Sentiment: Strong Buy
you could sorta tell yesterday that silver was going to be driven down again today
just by looking at EXK traded,
no surprise, it's that time of the month
the end of the month
they hate gold and silver
they can't snap their fingers and create silver,
but they can force the price of it down.
Oh well, they can play their desperate games.
I'm not going to sit here and complain that the system isn't collapsing fast enough...
man it is annoying to post in that tiny little box
they want to limit us to small-time stuff, like tweets
it's yahoo twitter envy, and they take it out on us,
the most loyal of their users
why can't they ever do anything right?
Sentiment: Strong Buy
JPM, CITI, BAC, GS, The President's Working Group on Financial Markets (aka the punge protection team), the SEC and Crimex...all in collusion to name a few. They can get "things" done. That is for sure! GLTU
You made a good point. It seems to be confirmed by Henk Krasenberg, founder of the European Gold Centre, in a recent interview by The Gold Report (TGR).
TGR: Germany recently announced that it wanted to repatriate part of the gold that it has in foreign banks. What did you make of that announcement and that it's not going to fully happen until 2020?
HK: I'm puzzled that not more people are concerned about this because most of the foreign gold is with the Federal Reserve in New York. First there was a 30-year deal, and now it is to take them seven years to deliver that gold to Germany. That scares me because what does that mean? Is the gold not there, as some people believe? But the seven-year stretch most probably suggests or indicates that they used the gold, which was deposited by the central banks, to lend it out and/or to secure loans. Some people say gold is the only asset without a liability. True, if you buy gold with your own money, but not with a loan.

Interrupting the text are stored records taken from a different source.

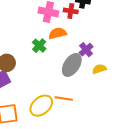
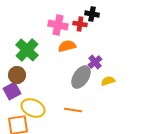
green cross: (39, 46) -> (27, 50), moved, size x1.6
yellow ellipse: (41, 106) -> (33, 108), moved, turned 65

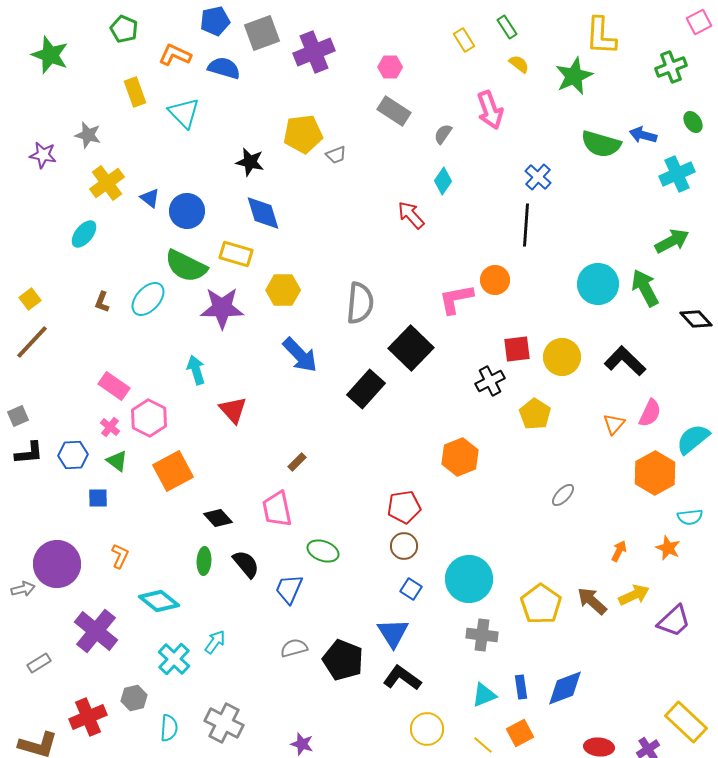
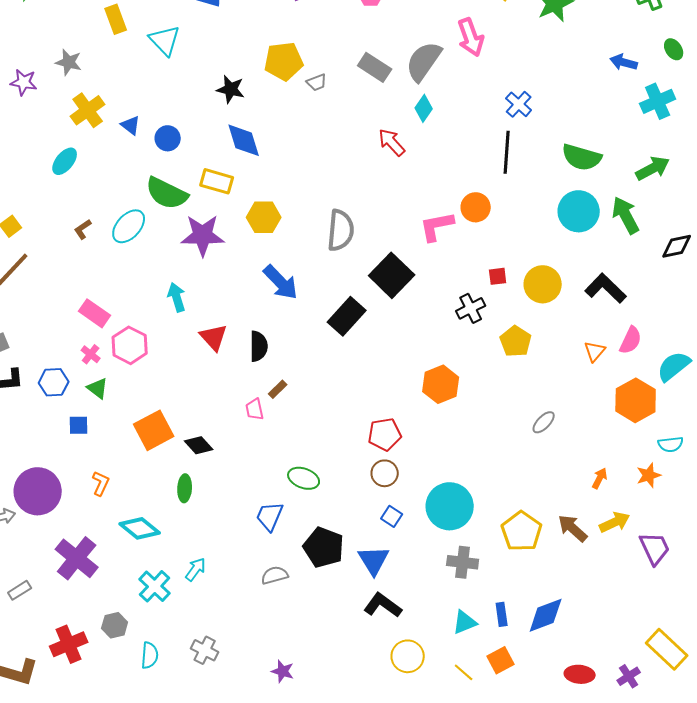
gray rectangle: (394, 111) -> (375, 67), moved
gray semicircle: (443, 134) -> (424, 61), size x2.0
green semicircle: (601, 144) -> (582, 157), moved
blue circle: (187, 211) -> (168, 138), size x0.7
brown L-shape: (102, 302) -> (83, 229), turned 35
black diamond: (696, 319) -> (677, 246), turned -60
red square: (517, 349) -> (498, 276), size x0.7
orange square: (173, 471) -> (154, 430), moved
pink trapezoid: (277, 509) -> (255, 409), moved, size x0.6
orange star: (668, 548) -> (649, 475), turned 30
black semicircle: (246, 564) -> (259, 346), moved, turned 40
purple trapezoid: (674, 621) -> (655, 548), turned -72
black pentagon: (343, 660) -> (324, 547), moved
gray cross: (224, 723) -> (205, 650), size x0.7

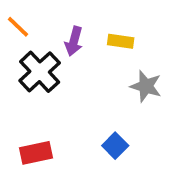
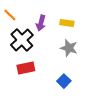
gray star: (146, 86) -> (69, 48), moved
red rectangle: (36, 153) -> (26, 68), moved

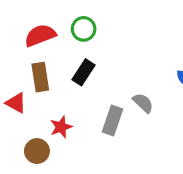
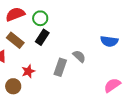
green circle: (84, 29) -> (40, 18), moved
brown rectangle: (40, 77) -> (15, 40), turned -42

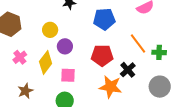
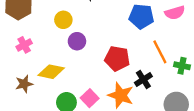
blue pentagon: (104, 19) -> (141, 16), moved
yellow diamond: (46, 63) -> (51, 72), moved, turned 55
pink square: (68, 75) -> (90, 98), moved, turned 35

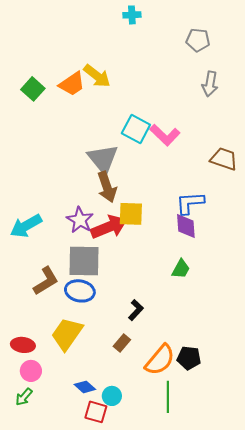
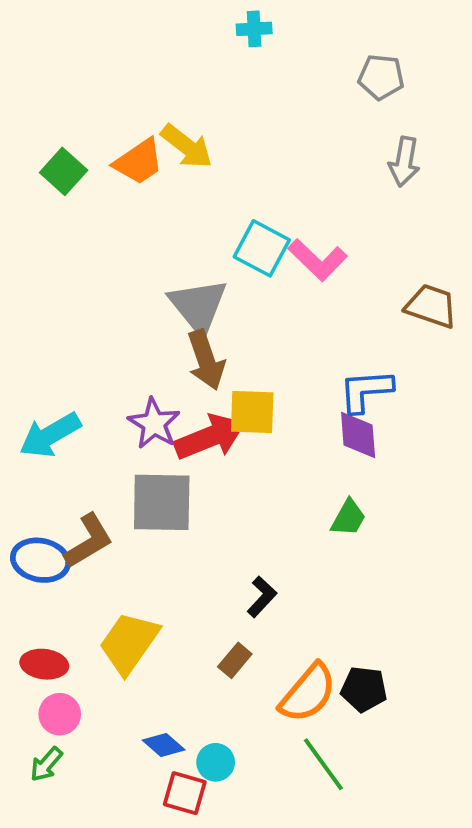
blue ellipse: (80, 291) -> (40, 560), moved
green line: (168, 397) -> (323, 764), turned -36

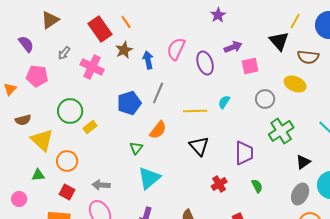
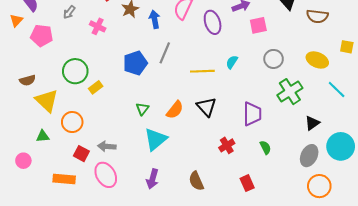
pink cross: (92, 67) -> (98, 26), size x0.7
yellow ellipse: (295, 84) -> (317, 60), moved
orange triangle: (10, 89) -> (16, 20), moved
orange semicircle: (158, 130) -> (175, 110), moved
red square: (67, 192) -> (81, 154), moved

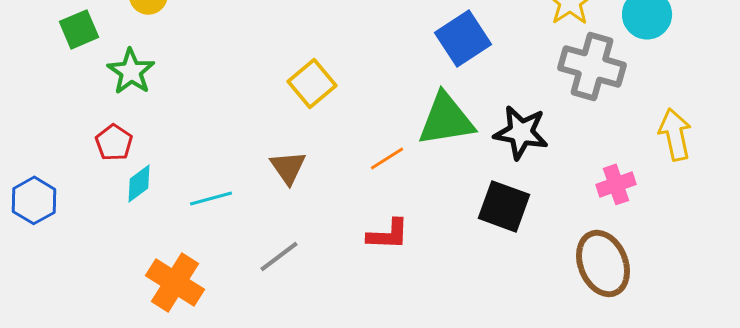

If it indeed turns out that the Fed has put all kinds of obligations on the foreign gold, we have a serious problem. If this scenario is true, the Fed has every reason not to let the gold price move up to over $2,000/oz because sooner or later it has to cover its possible shortfall.

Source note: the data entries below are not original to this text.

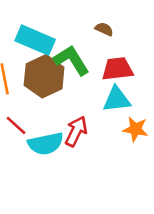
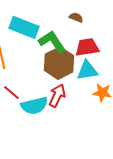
brown hexagon: (44, 76) -> (59, 63), moved

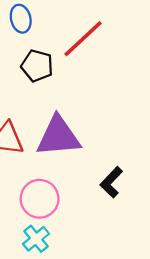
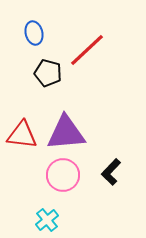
pink circle: (40, 199) -> (63, 175), moved

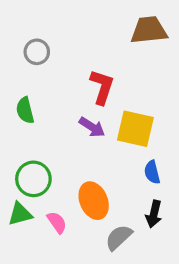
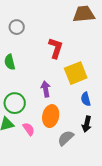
purple arrow: (92, 127) -> (46, 89), moved, turned -133
yellow square: (135, 129) -> (76, 73), turned -35
orange ellipse: (94, 201) -> (51, 116), turned 35

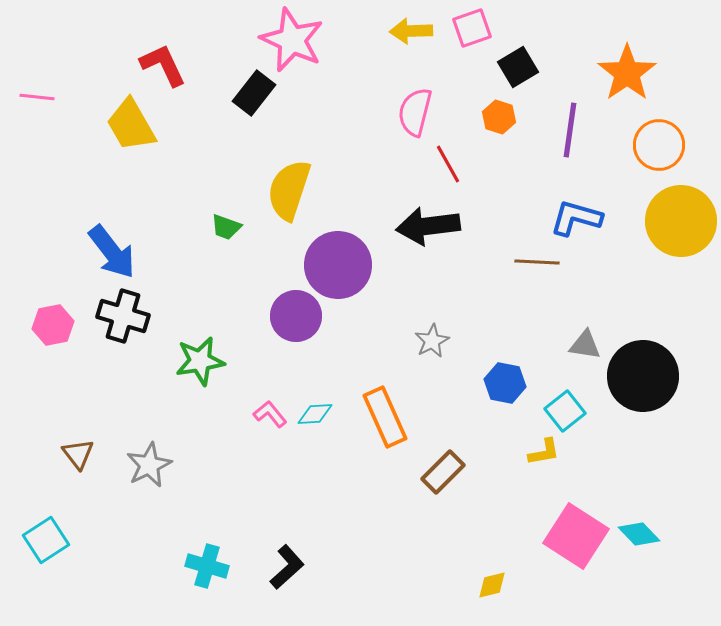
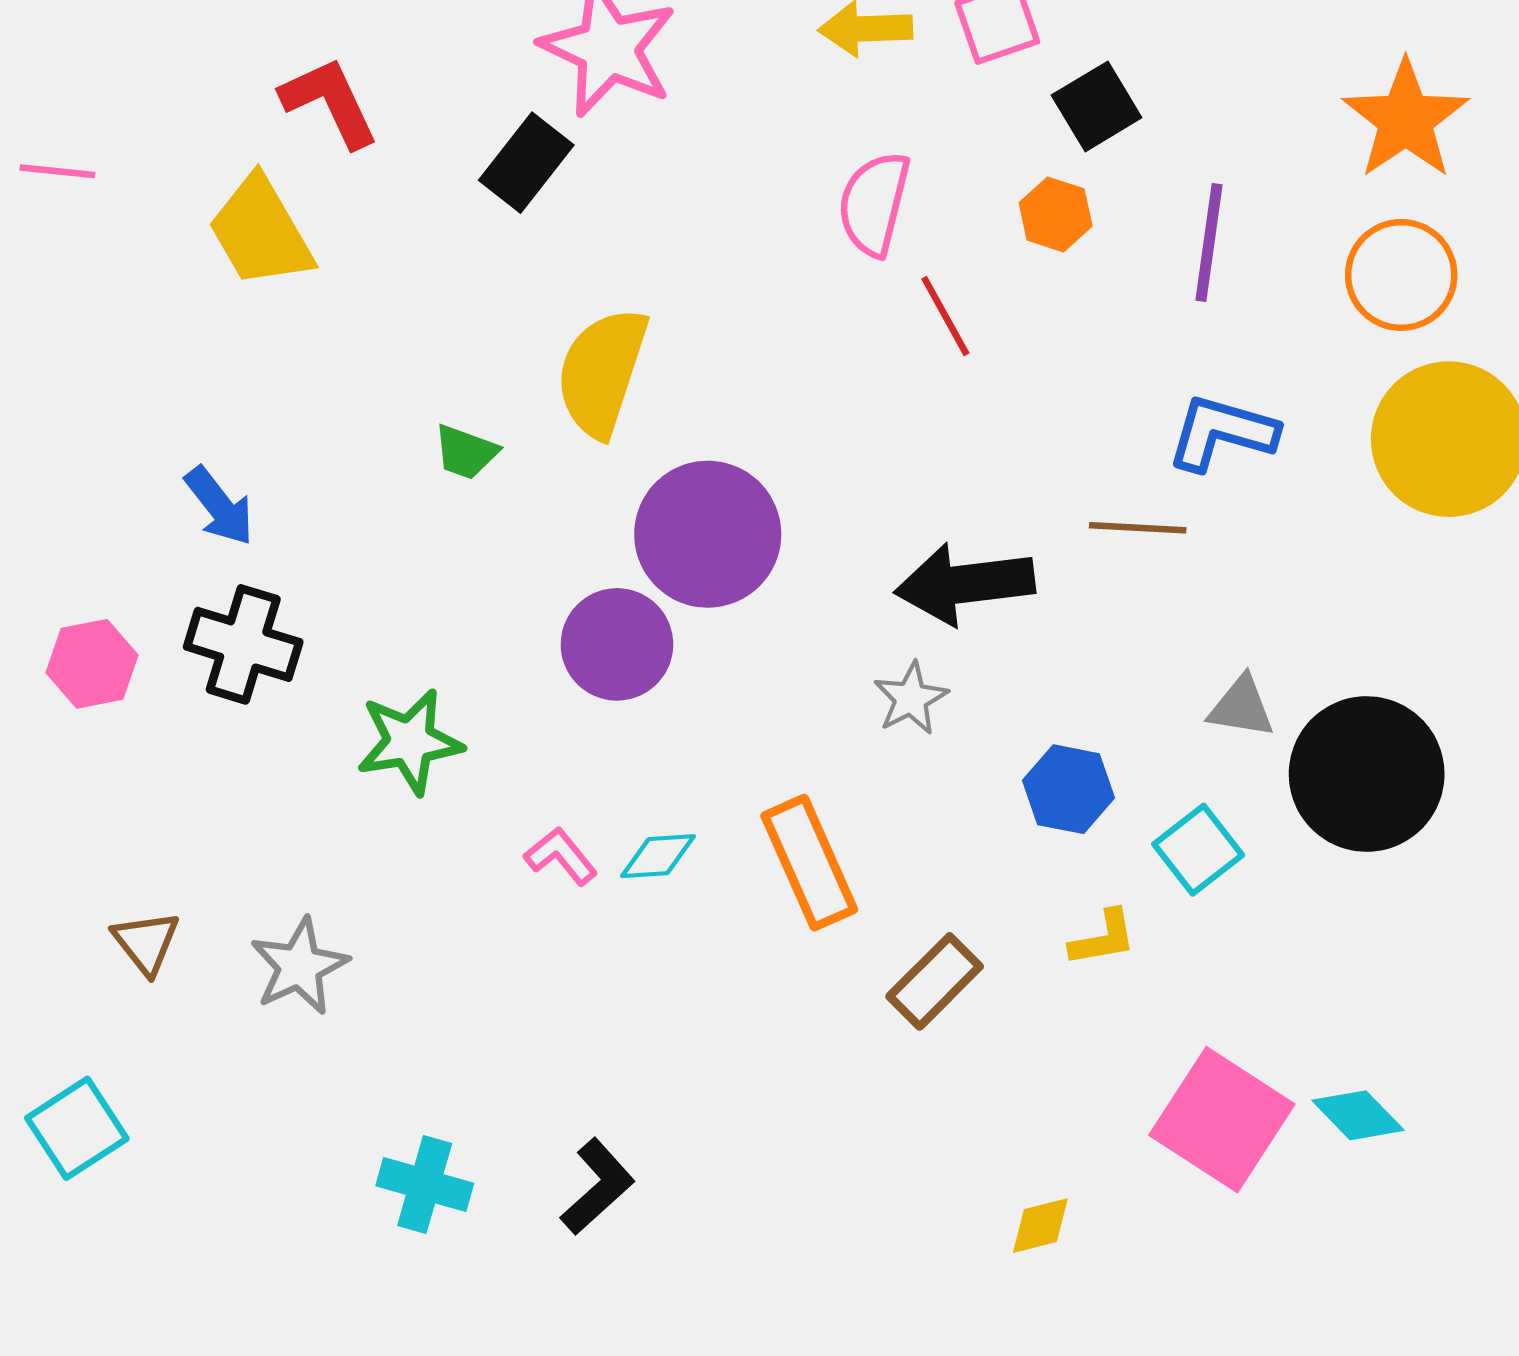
orange star: (627, 73) -> (1406, 119), moved
black arrow: (428, 226) -> (965, 584), moved
blue arrow: (112, 252) -> (219, 506), size x0.7
yellow L-shape: (544, 452) -> (1103, 938), moved

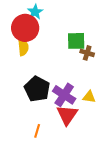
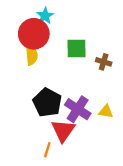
green square: (76, 41) -> (77, 48), moved
red triangle: (67, 115) -> (63, 131), moved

TGR: What about some of the recent rhetoric from Mario Draghi, the head of the European Central Bank?
HK: People like him cannot say what they think. They are in a political function. They have a responsibility toward the nations, to the public. They have to lie, to put it bluntly, and they do. They will never say they don't have the gold or they don't have enough gold or they used it. If it ever comes out that not all the gold is where we think it is, we could see crazy days with gold prices of $10,000/oz, $20,000/oz or whatever.
TGR: What are you seeing for a trading range for gold in 2013?
HK: I'm confident that we will see higher prices. It does not take that much to get it over $1,700/oz, although what happened in the last two weeks with the gold price may make us wonder. But if you ask me whether it will be $2,000/oz, $3,000/oz or $5,000/oz, that will largely depend on the situations that arise. There are enough ghosts in the closet.
TGR: Gold went up 6.2% in 2012. Do you think it will beat that percentage in 2013?
HK: It doesn't take much to beat that.
The only firms trading EXK that use Algorithms are Credit First Boston, and Piper Jaffrey. They use algorithms to quickly find the best prices to buy or sell on behalf of their clients, such as money managers or mutual funds. Since both of these firms are holders of EXK, they will lend their shares to others in (exchange for another issue) and then trade the borrowed shares of EXK for them. The
decimal system makes it easier, but their algorithms consist of trading on uneven share numbers as the market markers need to trade inventory quick when this is happening as sells are placed on the ask. I didn't see any signs of this happening today. We had some investors and a few small hedge funds just taking some profit from Friday. Actually it was mostly retail investors.